A actuação dos malianos, que apresentaram os ritmos e máscaras da tribo Dogon, cativou os presentes, algo de realce no stand do Mali, que, a par da Namíbia, foi dos poucos países representados ao mais alto nível. A exposição de manuscritos recuperados da histórica biblioteca de Tombuctu foi algo deveras notável.

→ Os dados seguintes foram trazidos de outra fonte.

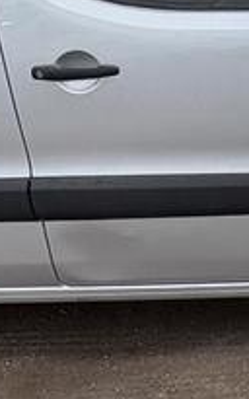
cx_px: 191
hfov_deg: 19.8
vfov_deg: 28.8
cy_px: -31
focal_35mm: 65
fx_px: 706
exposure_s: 1/687
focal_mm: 2.22
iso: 40
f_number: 2.2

O Rwanda trouxe a Nephews Band, uma jovem formação que aposta nos ritmos tradicionais, que, durante a sua actuação, partilhou o palco com dois artistas plásticos, que pintaram dois quadros. O Egipto, com Toshika, e os marroquinos dos Ghnawa, não decepcionaram, proporcionaram ritmos alegres e conquistaram a simpatia do público.
A prata da casa
A produção adoptou um critério inclusivo na selecção dos artistas. A presença de MCK e dos Fat Soldiers levou ao evento o rap de protesto. Conjunto Angola 70, Paulo Flores, Banda Movimento, Calabeto, Dom Caetano, Yuri da Cunha, Telma Lee, Hélder Mendes, Ndaka yo Wiñi, Gari Sinedima, Duo Canhoto, Dalú Roger, Sanguito, Pop Show, Bona Ska, Grupo Feminino, Ukai, Gelson Castro, Kituxi, Ixi Rise, Afrikkanitha, Etno Ngola, Nguami Maka, Irmãos Tanzi, Mito Gaspar, Lito Graça, Boto Trindade, Amosi Just a Label, Clington Experiment, Anabela Aya e muitos mais nomes subiram aos vários palcos montados.
Os concertos trouxeram algumas notas não positivas e levantaram várias questões. Num vídeo que se tornou viral, Yola Semedo, apesar de reconhecer os esforços da produção, insurgiu-se contra a qualidade do som e das condições criadas para os músicos. Já Totó ST, numa postagem numa das redes sociais, escreveu que continua a aguardar o dia da confirmação da sua actuação, pois tivera sido contactado. Kizua Gourgel disse que depois de ser também contactado com antecedência, apenas recebeu uma ligação dias antes de que seria a sua actuação, pelo que manifestou-se indisponível.
Apesar de não citarem directamente a produção, Kizua eAfrikkanithaescreveramalertando as marcas que apostam em eventos e aos músicos para “deixarem a mendicidade”.
Os produtores não ficaram de fora. Riquinho, que no passado esteve a frente de várias produções, questionou as modalidades de selecção dos organizadores. Kayaya Júnior e Karina Barbosa, rostos da Step Model, Otaniel Silva, da Mano a Mano, e Nino Republicano, da LS Republicano, foram os “super-produtores”.
Semba no Palácio de Ferro
No Palácio de Ferro aconteceu uma das poucas actividades “paralelas” da Bienal que teve visibilidade, o “Mais Semba Festival”, iniciativa da Fundação Sindika Dokolo, com a coordenação de Lito Graça. O espaço que depois da forte agenda de espectáculos semanais, durante a III Trienal de Luanda, ficou transformado em parque de estacionamento de viaturas, timidamente voltou a erguerse e a dar vida cultural à exRua Direita de Luanda, actual Rua Major Kanhangulo, com os cincos dias de concertos.
No “Mais Semba Festival”, que teve início no dia 17 de Setembro, as “hostilidades” foram abertas pelos Kiezos, que acompanharam Elias Dya Dimuezo, Massano Júnior, Tony do Fumo Filho e Givago. No segundo dia, a Banda Welwitshia esteve na companhia de Legalize, Zé Manico e Dom Caetano. Estavam programados ainda Robertinho, Voto Gonçalves e Maya Kool, com a Banda Maravilha. No penúltimo dia a Banda Yetu fez o suporte instrumental a António Paulino, Mig, Pedro Cabenha e Lolito da Paixão.
No encerramento do projecto, no dia 21 de Setembro, a Banda Movimento teve a responsabilidade de acompanhar Carlos Lamartine, Lulas da Paixão e Chiquinha do Bangão.
O “Mais Semba Festival” é um ante-projecto ou ensaio do que será um festival anual de Semba, numa organização da Fundação Sindika Dokolo, com produção da Onart.